Arts and Cultures - Marriage in Ancient India

Arts and Cultures

Dr Archana Verma


Ancient India gives the most surprising evidences from the past in terms of marriage and social practices. It's a complete reversal of what is known as "traditional" in today's India. It appears as if India has been travelling in reverse direction to the rest of the world.

In the Vedic period, which was the most ancient phase of Indian history about which we have records, couple were enjoined to marry among equals in terms of education, skills and other qualities. Fathers of girls were asked to educate their daughters and to teach them various skills. There was no bride price or dowry. Rather, a groom was enjoined to pay wealth to the bride if he was inferior to her in some way. Both sides of families gave presents to each other, but this was neither bride price nor dowry. 

Girls had rights to inherit property and to manage it on their own. Their husband could not take away their property from them. Further, when a daughter married, her father gave away her share of the inheritance to her which she owned and managed by herself.

At the time of the wedding, the groom had to accept to fulfil some conditions. Only if he consented to these conditions, did the woman become his wife. These included sharing his life's happiness, prosperity, wealth and all matters with her, asking for her advice before disposing off property or making any important decision about wealth, household or work, never mistreat her, always treat er with respect, making efforts to keep her happy and so on.

Quite contrary to today's Indian society, majority of references in ancient Indian literature are of women finding their own husband, rejecting a suitor if they didn't like them, approaching men for marriage on their own and even getting married to them without parental permission and living with them. In some cases, a wedding ceremony was not observed and the couple began to live together. However, in most cases, wedding ceremony was observed. Father's consent was not essential to getting married. Usually, a couple decided to get married and informed their parents of their decision. Parents then organised their wedding ceremony. There do not seem to be many references of arranged marriages in entire vast corpus of ancient Indian literature.
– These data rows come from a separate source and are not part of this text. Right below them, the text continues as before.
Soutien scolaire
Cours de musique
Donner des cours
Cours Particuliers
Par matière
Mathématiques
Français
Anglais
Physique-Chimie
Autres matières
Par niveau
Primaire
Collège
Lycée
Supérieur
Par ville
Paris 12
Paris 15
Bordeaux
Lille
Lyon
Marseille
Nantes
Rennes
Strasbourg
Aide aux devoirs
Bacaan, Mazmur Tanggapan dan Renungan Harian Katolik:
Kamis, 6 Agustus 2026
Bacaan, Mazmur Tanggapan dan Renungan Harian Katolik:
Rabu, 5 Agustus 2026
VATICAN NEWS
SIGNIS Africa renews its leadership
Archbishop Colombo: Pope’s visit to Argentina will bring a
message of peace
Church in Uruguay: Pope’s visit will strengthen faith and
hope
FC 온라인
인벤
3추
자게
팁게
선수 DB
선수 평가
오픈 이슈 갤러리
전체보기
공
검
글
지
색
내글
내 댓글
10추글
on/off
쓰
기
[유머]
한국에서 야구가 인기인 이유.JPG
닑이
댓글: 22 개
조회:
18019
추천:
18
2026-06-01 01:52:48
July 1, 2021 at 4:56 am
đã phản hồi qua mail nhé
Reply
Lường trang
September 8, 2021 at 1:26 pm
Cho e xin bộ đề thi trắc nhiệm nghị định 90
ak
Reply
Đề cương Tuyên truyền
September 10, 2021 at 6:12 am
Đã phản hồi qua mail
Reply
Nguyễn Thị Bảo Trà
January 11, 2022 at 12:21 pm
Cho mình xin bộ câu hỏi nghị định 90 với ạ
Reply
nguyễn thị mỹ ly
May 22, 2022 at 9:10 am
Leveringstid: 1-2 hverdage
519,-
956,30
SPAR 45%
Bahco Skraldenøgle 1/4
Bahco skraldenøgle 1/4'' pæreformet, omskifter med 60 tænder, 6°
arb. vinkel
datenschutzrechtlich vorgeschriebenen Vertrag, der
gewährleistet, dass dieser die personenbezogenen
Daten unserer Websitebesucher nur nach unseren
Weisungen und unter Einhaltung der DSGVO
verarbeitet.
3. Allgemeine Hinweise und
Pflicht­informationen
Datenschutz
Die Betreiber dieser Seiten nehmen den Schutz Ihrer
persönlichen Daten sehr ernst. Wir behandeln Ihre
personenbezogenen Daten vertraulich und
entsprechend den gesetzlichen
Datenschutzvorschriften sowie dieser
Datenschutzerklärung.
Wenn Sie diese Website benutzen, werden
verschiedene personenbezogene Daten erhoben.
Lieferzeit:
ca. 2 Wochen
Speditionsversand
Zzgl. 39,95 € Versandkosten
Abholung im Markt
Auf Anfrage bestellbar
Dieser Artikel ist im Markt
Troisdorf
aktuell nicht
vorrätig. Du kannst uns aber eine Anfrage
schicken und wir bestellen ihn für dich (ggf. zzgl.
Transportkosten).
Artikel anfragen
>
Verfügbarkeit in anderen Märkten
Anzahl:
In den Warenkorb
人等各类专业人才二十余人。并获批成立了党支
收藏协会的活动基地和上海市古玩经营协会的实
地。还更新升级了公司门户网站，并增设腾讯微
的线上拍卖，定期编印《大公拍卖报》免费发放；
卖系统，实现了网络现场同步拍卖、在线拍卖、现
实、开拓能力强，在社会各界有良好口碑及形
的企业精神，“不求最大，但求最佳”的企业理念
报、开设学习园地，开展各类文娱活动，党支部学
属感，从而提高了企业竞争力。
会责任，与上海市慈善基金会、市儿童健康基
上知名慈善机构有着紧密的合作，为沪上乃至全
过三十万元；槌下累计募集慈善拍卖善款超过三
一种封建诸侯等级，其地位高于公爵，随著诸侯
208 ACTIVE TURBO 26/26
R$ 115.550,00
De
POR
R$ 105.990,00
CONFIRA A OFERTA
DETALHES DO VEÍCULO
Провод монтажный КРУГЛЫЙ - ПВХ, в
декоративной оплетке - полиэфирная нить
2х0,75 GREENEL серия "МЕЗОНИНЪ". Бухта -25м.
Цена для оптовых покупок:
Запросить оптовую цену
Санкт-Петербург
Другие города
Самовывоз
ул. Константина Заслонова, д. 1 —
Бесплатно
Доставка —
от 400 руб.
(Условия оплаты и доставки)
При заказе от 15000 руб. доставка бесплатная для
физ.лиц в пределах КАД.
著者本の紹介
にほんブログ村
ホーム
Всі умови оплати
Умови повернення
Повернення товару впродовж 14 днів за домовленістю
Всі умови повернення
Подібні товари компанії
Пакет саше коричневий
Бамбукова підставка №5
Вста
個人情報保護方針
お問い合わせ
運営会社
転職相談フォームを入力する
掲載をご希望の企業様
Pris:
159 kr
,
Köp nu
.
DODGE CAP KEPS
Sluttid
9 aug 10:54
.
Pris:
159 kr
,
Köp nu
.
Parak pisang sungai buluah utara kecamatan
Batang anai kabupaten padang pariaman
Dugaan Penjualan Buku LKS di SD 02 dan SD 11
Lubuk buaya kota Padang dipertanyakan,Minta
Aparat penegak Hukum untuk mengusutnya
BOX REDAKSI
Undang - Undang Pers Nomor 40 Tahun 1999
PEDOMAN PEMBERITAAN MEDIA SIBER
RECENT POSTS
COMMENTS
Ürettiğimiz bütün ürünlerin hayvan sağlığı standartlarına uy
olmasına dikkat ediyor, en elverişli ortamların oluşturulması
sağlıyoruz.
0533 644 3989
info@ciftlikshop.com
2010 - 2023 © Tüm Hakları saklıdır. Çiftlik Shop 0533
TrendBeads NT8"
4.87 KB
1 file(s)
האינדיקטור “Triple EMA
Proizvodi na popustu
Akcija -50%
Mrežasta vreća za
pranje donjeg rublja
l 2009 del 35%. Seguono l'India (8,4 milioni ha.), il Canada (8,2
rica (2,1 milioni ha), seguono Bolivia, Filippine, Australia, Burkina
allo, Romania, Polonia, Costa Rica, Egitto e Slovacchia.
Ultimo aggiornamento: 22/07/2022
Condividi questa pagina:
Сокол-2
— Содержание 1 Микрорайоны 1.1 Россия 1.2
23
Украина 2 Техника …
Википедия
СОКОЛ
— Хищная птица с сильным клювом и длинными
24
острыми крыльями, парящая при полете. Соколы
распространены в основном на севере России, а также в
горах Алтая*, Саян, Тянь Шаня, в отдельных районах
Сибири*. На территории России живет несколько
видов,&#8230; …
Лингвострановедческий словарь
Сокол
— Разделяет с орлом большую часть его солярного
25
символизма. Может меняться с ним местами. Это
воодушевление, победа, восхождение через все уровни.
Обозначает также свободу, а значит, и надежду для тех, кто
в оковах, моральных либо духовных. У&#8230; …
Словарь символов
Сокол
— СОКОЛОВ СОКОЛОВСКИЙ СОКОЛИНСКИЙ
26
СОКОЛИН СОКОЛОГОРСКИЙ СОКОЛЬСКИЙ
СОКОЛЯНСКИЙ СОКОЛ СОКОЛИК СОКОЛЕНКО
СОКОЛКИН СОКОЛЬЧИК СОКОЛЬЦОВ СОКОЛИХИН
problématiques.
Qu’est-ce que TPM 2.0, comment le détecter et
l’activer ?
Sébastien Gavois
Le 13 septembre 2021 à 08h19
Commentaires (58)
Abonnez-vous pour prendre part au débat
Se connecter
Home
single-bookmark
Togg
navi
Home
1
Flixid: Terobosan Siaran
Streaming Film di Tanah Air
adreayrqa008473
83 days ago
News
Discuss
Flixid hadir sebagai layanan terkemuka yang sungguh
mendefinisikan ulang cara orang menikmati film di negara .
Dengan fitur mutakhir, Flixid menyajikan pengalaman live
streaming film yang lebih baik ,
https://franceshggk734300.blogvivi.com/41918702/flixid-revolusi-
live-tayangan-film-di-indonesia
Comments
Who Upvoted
Manusmriti datable to 3rd century BCE to 4th century CE - which is quite a late period by the standards of Indian historical timeline - talks about 8 forms of marriages which include arranged marriage, marriage by purchasing the bride, marriage by abduction and so on, in addition to marriage by choosing one's spouse by oneself. However, this reference seems to be more the imagination of the writer of this text than a realistic description, as there's not much corroborative evidence to support this list. Further, one must remember an important aspect while reading ancient Indian literature - although India has many so-called "prescriptive texts" from the ancient period, none of these texts was mandatory upon the society to follow. At best, these are thoughts of scholars of their age and any other scholar could refute anything written in older text and compose a new text. The society was not expected to follow any of these texts and they were never followed to the letter by the society. 

The entire corpus of ancient Indian literature, going back to thousands of years, talks about women independently choosing their husband, without their parents playing any role in them. This includes Hindu, Buddhist, Jain literature.

Marriage had to be fixed with a person of equal qualities who was not related by blood to the woman. Usually, marriage within one's own blood line, even if removed by several generations, was not regarded as valid. A custom evolved by which professional genealogy writers used to maintain records of families, so that parents could check these records to ensure that the couple didn't have any blood relation. In some small groups, mostly in South India, marriage to a cousin or a maternal uncle was allowed. This seems to have been a practice coming from other cultures with which India was always in contact and such groups were small in number.

The marriage of royal women had a distinct pattern. The king set a contest which the potential royal suitors from other kingdoms had to pass in order to qualify to get married to the princess. However, if the princess didn't like the victor, she could still refuse to get married to him. If she had chosen someone else, she could tell her father about it and usually she could approach the prince whom she had chosen.

Alternatively, the king invited all the princes from other kingdoms and they were seated in a royal assembly. The princess came to the assembly with a garland in her hands. Her maid went around with her and introduced all the princes, describing their lineages, their wealth and power, their educational qualifications, their warfare skills and so on. The princess decided whom she wanted to marry and presented the garland to that prince. 

Ancient India had no practice of veiling of women. We have no reference to veiled women in art or literature from ancient India. Rather, women wore transparent fabric which was highly valued and they may not have worn a tunic over the top half of their body, as is suggested by the innumerable sculptures and paintings from ancient India and also by the descriptions in the ancient literature. Women went out and freely moved around in public without any restrictions. Women were often skilled in dance, music and singing, quite contrary to the more recent centuries, when these became professions of the courtesans.

When and how all this was overturned and arranged marriage, veiling of the bride and forced dowry became the norm in India, is a subject of in-depth research. These were certainly not prevalent practices in ancient India. There's nothing traditional about these so-called "traditional" practices in India.